## Begin Passage to read
In the later 1640s Crowne worked in Shropshire on behalf of Parliament as a receiver of revenues, probably as an undersheriff. Mackworth must have been responsible for his appointment and encouraged his removal from London to Shrewsbury. Other local paid offices followed: as a sequestration agent, and as a militia officer. The trial and execution of the king, his employer still, in theory – he had not resigned his place as Rouge Dragon – seems not to have inhibited his pursuit of place and income. His career as a sequestrator had begun with a grant to him in January 1648 as an informer, with a title to half his discoveries of delinquents’ estates; but that seems to have been withdrawn soon afterwards. Persistence on his behalf, with lobbying by Mackworth, recovered the post on a more firm footing in 1650.43CCAM 67, 69, 843; CSP Dom. 1648-9, 128; CCC 172, 180. In the reorganisation of the business of sequestration and compounding for estates that year, and supported by John Corbett, Crowne was quickly made chairman of the Shropshire sequestration body, and then its treasurer.44CCC 243, 256, 331. The date of Crowne’s initial appointment as a militia colonel is uncertain. He was being given the title lieutenant-colonel in January 1648, it seems, when he was active in making ‘discoveries’ of royalists’ estates in Shropshire and Staffordshire, and was given fresh commissions in 1650. Thereafter he was usually styled colonel. In 1650 his standing in Shropshire society was consolidated by his appointment to the commission of the peace.
Throughout the period of the Rump Parliament, Crowne continued to be active in managing sequestered estates, not solely in Shropshire.45Salop Archives, 465/702; Birmingham Archives, 3375/434090; CJ vii. 204b. He followed Humphrey Mackworth I in supporting the Cromwellian protectorate, and when Mackworth left his long tenure as governor of Shrewsbury to fill a place on the lord protector’s council, it was not many months before Crowne followed him to London. The brothers-in-law were returned for Shropshire seats in the first protectorate Parliament in 1654: Mackworth as knight of the shire, Crowne as burgess for Bridgnorth, under the Instrument of Government a single-Member constituency. Both sat very evidently in support of the government. With Humphrey Mackworth I and his second son, Humphrey Mackworth II, Crowne sat on the important committee for Irish affairs, where as an Adventurer, the elder Mackworth had a personal as well as a political interest. Crowne was also named to the committee of privileges formed to review elections in Ireland (5 Oct.) and the committee for probate of wills (14 Dec.), which also had a special extra brief to bring in legislation for Ireland on this topic. On the committee for chancery, where his original calling as an attorney might have been expected to provide him with some insights, he again sat with the two Mackworths.46CJ vii. 371b, 373b, 374a, 401a.
## End Passage to read
## Begin Given records
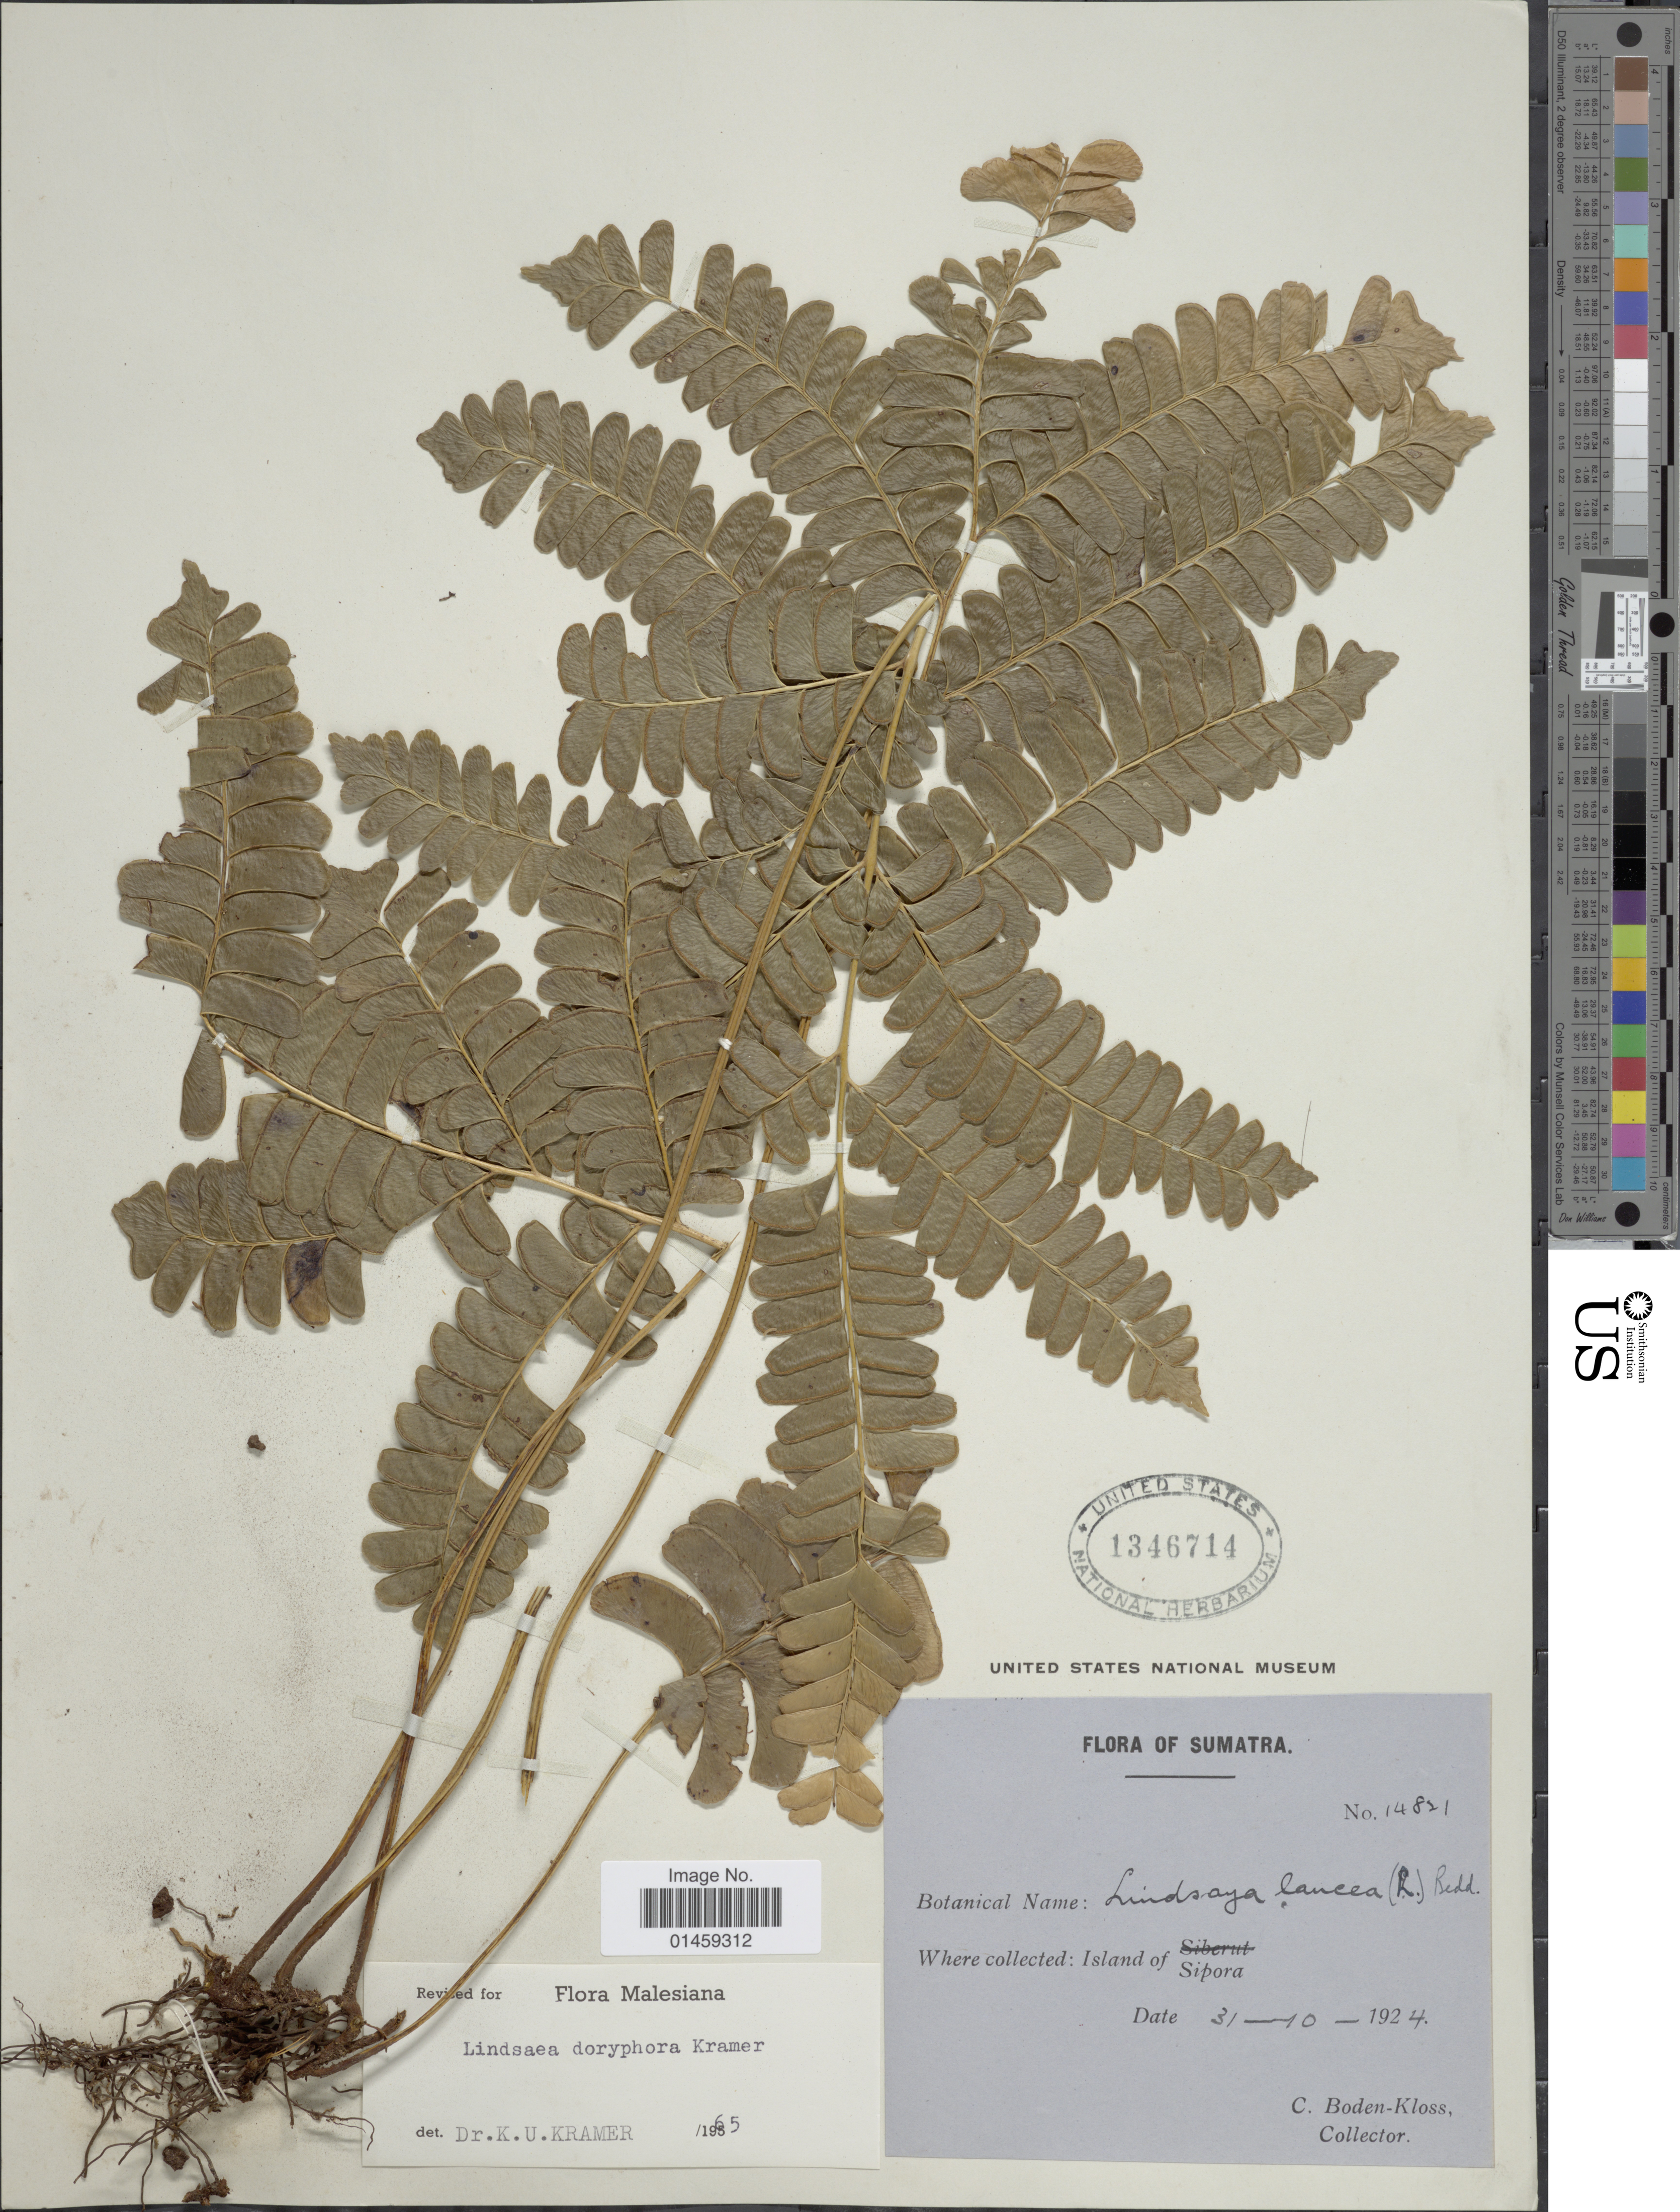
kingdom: Plantae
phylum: Tracheophyta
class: Polypodiopsida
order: Polypodiales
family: Lindsaeaceae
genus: Lindsaea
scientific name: Lindsaea doryphora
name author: K.U. Kramer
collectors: C. Boden-Kloss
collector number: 14821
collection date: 1924-10-31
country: Indonesia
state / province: Sumatra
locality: Island of Sipora.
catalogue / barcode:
## End Given records
**Exercise goal**.
Answer these questions from the passage about Crowne:
1. In what year was Crowne appointed to the commission of the peace?
2. For which constituency was Crowne returned in the 1654 Parliament?
3. What two posts did Crowne hold on the Shropshire sequestration body?

**Solution to the problem**.
1. 1650.
2. Bridgnorth.
3. Chairman, and then treasurer.